Web interface edit records
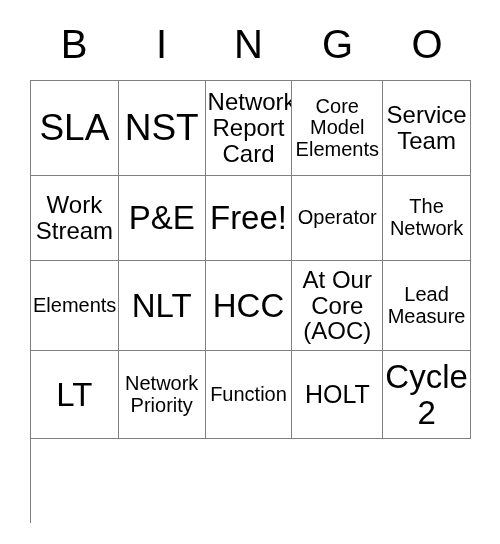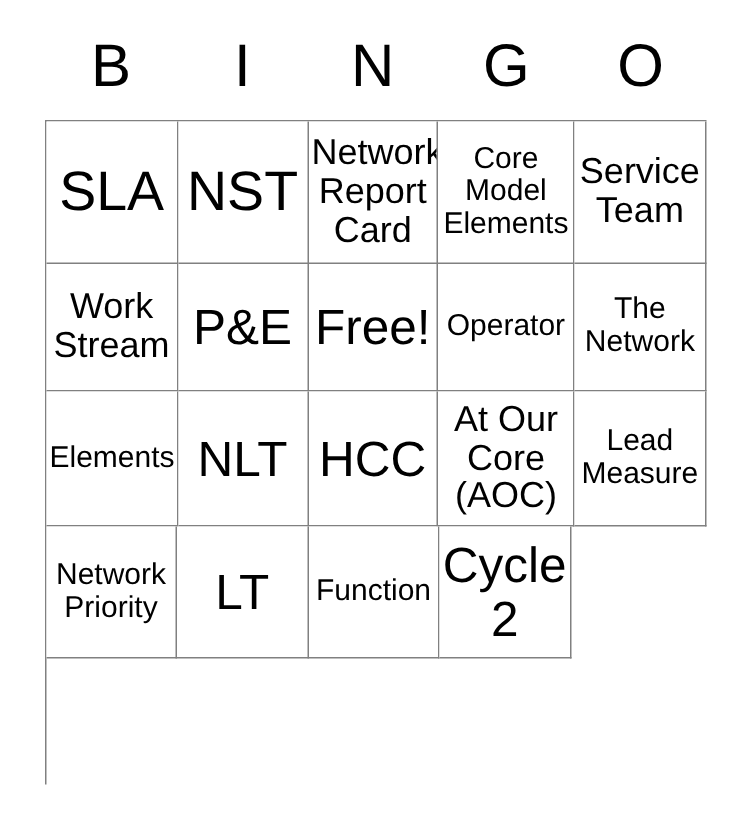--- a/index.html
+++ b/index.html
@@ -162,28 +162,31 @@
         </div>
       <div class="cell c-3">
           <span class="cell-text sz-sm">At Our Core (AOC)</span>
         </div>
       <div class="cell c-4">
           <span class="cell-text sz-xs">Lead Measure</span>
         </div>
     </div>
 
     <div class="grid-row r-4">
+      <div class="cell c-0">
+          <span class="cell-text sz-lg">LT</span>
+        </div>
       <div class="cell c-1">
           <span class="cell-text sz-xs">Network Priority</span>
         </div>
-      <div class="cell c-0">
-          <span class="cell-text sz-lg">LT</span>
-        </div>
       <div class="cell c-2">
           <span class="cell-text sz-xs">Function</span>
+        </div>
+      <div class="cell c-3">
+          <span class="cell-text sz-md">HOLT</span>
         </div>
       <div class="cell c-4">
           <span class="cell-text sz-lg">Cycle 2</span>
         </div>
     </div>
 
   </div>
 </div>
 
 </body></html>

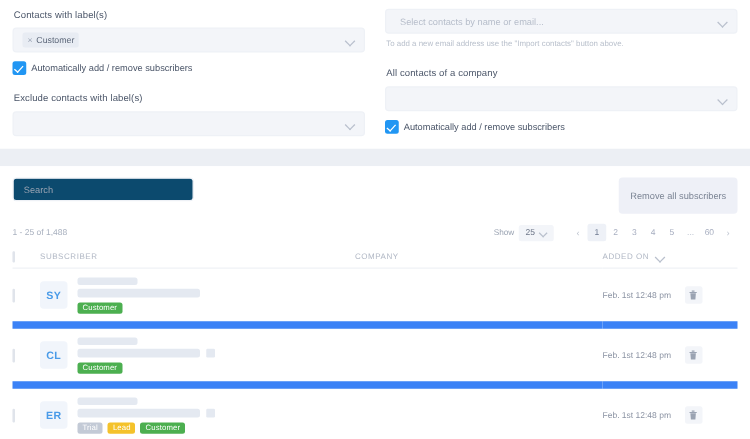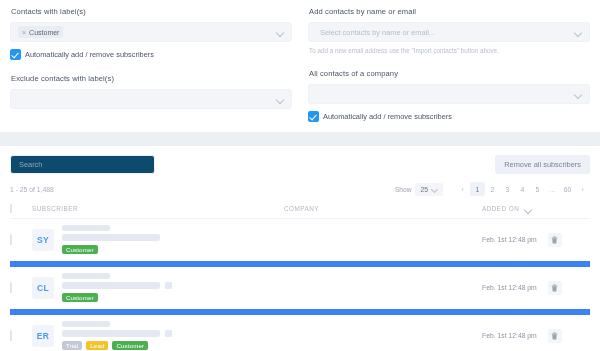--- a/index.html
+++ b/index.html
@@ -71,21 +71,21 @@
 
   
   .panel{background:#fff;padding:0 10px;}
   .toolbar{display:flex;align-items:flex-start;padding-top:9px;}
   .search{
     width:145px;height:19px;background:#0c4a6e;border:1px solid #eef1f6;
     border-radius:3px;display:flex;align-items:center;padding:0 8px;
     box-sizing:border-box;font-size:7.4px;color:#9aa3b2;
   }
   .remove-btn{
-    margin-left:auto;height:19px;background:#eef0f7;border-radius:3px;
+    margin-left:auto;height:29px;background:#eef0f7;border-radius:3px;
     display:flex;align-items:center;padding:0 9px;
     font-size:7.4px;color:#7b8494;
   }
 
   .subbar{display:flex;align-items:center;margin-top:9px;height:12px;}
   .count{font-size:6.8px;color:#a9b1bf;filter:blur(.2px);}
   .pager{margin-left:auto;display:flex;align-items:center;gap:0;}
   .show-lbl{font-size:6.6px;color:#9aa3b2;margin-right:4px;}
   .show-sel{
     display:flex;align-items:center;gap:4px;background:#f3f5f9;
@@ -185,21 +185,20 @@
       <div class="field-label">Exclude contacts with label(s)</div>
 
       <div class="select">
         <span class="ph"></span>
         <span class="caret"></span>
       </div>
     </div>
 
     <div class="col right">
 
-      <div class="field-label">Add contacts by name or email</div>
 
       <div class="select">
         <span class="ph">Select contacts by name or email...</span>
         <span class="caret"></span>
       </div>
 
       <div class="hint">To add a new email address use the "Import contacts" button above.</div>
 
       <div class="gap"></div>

...

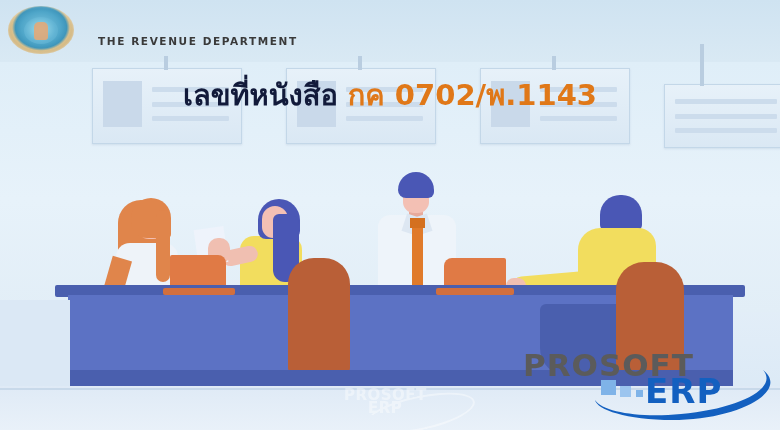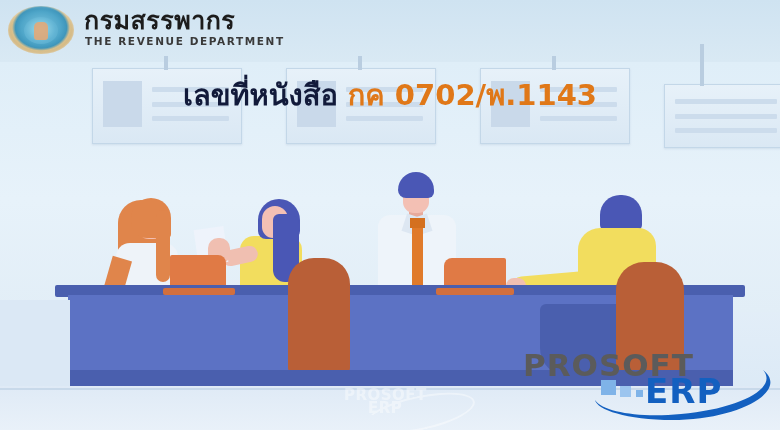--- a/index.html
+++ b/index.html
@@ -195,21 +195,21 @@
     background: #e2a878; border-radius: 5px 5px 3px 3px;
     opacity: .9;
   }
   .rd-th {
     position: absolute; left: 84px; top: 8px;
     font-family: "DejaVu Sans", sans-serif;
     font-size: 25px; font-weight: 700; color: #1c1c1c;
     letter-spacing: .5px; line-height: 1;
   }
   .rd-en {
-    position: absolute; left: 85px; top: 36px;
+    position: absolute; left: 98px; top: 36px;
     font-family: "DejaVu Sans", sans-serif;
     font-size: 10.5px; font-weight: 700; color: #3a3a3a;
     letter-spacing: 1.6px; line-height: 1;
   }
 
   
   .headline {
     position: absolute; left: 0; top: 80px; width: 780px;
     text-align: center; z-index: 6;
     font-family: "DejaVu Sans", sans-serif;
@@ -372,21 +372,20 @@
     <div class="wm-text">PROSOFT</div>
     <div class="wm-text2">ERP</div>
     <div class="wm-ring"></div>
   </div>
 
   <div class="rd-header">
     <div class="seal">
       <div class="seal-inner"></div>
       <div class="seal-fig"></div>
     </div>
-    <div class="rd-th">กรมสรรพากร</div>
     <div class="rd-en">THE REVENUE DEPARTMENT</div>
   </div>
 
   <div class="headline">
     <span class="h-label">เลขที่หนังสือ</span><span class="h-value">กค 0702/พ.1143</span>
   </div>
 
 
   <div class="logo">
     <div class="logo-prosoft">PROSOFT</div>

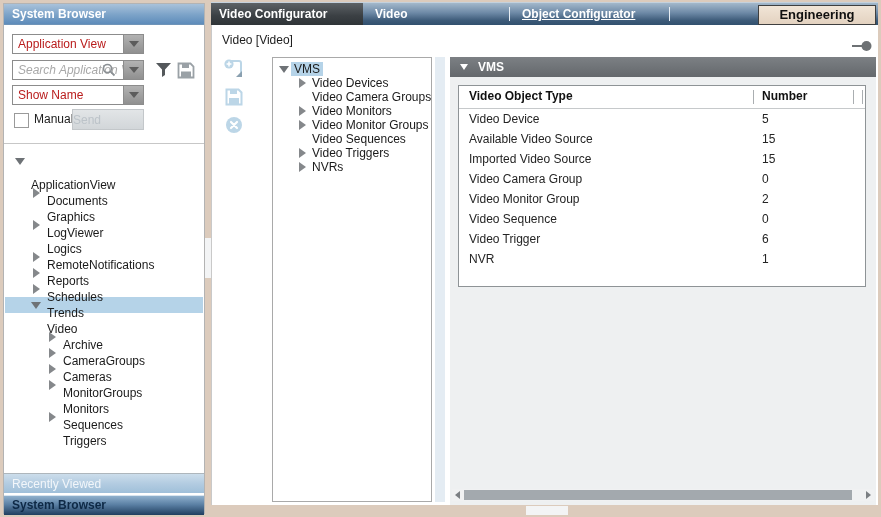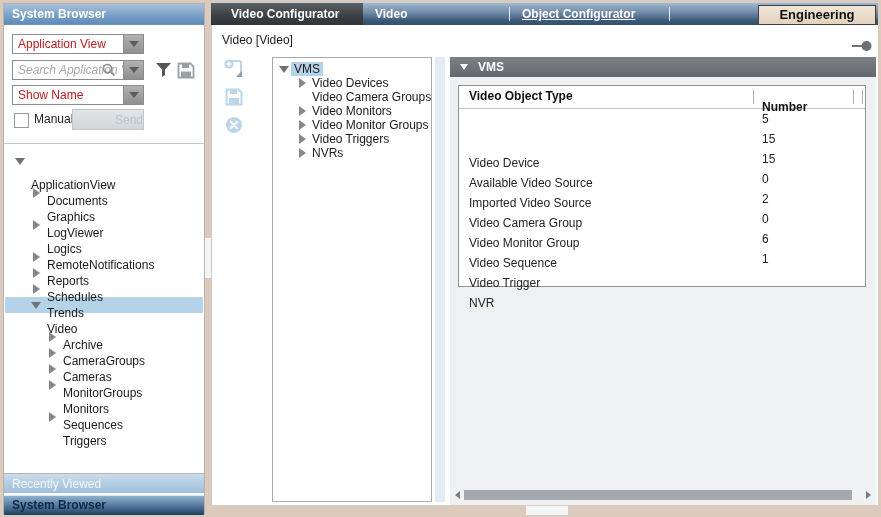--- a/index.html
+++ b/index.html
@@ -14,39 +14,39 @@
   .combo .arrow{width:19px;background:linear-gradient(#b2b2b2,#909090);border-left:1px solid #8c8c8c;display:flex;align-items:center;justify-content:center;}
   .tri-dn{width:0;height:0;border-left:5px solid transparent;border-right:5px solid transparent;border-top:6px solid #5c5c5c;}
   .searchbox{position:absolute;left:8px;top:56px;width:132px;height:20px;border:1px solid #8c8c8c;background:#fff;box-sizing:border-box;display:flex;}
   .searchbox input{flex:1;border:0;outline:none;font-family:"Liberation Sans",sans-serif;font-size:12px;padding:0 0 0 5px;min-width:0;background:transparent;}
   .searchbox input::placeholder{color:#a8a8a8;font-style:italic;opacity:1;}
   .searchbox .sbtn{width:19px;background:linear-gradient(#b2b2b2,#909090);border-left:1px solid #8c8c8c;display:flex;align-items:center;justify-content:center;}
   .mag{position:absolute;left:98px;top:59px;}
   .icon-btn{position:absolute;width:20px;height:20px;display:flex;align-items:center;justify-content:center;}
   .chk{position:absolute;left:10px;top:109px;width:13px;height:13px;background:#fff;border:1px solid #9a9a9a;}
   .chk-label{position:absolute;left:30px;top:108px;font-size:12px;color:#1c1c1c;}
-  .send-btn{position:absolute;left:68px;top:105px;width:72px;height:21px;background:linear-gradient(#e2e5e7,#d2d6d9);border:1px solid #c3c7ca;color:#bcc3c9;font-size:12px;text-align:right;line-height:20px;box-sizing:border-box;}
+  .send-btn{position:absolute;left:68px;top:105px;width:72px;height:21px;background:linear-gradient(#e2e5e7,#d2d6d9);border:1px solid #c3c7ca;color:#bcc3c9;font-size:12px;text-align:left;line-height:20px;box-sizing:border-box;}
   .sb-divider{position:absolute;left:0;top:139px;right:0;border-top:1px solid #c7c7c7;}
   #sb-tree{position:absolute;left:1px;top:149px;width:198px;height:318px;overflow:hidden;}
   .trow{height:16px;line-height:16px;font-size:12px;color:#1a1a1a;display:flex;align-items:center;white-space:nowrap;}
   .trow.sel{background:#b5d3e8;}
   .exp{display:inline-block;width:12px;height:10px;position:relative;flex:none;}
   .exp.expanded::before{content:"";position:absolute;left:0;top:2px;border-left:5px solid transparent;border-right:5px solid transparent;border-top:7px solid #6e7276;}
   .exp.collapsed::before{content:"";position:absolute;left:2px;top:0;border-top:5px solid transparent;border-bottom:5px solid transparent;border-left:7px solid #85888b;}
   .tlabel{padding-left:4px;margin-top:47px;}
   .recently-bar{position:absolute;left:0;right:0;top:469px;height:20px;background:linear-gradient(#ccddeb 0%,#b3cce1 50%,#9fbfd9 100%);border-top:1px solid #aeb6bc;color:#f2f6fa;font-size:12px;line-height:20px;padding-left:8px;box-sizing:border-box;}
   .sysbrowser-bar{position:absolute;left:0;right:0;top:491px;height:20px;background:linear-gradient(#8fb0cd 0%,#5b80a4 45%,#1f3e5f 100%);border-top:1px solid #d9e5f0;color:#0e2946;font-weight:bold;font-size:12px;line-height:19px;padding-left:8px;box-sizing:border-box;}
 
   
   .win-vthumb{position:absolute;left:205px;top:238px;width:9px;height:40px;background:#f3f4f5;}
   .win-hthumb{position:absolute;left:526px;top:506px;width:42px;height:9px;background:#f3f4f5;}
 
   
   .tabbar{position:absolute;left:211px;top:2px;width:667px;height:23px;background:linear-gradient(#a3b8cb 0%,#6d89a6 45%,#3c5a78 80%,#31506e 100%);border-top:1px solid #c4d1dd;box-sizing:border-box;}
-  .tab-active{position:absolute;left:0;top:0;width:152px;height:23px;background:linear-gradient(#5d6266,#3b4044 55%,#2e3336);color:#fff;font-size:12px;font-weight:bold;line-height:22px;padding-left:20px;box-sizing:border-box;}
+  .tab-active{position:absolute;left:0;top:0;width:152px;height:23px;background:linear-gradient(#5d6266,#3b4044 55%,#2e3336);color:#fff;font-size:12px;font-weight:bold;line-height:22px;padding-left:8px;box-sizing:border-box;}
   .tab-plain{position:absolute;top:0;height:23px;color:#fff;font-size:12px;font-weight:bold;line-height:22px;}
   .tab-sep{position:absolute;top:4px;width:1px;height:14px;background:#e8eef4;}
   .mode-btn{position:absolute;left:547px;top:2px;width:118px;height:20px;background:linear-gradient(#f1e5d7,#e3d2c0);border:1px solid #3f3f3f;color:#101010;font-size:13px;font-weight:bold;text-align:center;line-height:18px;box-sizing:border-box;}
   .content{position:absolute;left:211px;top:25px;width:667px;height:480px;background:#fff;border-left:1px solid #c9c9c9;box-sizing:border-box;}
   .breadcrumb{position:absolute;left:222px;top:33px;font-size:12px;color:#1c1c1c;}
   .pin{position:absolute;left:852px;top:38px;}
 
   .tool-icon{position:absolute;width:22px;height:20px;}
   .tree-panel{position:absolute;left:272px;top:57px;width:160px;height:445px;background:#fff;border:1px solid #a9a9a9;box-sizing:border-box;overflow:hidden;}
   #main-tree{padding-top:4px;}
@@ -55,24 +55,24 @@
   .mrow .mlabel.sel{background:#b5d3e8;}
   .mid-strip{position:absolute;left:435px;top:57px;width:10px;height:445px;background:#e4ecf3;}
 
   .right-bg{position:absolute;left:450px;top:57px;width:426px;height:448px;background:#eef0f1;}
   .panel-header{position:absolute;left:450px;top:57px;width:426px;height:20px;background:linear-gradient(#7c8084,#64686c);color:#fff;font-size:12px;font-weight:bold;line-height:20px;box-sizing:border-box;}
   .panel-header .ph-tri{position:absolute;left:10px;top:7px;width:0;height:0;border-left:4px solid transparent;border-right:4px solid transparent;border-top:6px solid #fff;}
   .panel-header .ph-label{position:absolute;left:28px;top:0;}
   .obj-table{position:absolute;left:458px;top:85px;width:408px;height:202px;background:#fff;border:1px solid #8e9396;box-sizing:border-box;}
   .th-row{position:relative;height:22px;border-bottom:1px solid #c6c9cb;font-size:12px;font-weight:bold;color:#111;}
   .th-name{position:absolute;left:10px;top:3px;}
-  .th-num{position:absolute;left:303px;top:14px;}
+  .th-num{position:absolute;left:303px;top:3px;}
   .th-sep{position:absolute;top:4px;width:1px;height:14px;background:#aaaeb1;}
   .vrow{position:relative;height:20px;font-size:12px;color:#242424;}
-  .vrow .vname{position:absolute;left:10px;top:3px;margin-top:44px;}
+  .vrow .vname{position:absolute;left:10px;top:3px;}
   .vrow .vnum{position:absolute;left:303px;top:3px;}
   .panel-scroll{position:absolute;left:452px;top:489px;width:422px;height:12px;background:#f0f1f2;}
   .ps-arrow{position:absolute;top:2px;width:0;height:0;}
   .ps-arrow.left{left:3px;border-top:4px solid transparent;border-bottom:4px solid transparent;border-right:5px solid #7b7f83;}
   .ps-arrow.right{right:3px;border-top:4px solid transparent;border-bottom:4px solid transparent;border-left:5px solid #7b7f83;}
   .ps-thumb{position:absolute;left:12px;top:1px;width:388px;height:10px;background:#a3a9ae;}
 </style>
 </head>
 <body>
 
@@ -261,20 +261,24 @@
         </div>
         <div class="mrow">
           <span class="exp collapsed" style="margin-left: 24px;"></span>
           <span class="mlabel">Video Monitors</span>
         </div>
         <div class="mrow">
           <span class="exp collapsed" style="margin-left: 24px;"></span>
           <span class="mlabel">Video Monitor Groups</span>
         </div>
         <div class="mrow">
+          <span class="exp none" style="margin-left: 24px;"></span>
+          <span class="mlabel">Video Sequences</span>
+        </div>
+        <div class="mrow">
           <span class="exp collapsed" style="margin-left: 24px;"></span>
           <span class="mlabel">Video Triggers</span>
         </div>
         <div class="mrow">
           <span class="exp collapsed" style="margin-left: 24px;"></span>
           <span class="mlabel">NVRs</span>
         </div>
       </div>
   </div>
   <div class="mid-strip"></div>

** Exercise goal **
Using the entries, return every line where the word "radius" can be found.

** Task output **
     border-radius:3px;display:flex;align-items:center;padding:0 8px;
-    margin-left:auto;height:19px;background:#eef0f7;border-radius:3px;
+    margin-left:auto;height:29px;background:#eef0f7;border-radius:3px;
     background: #e2a878; border-radius: 5px 5px 3px 3px;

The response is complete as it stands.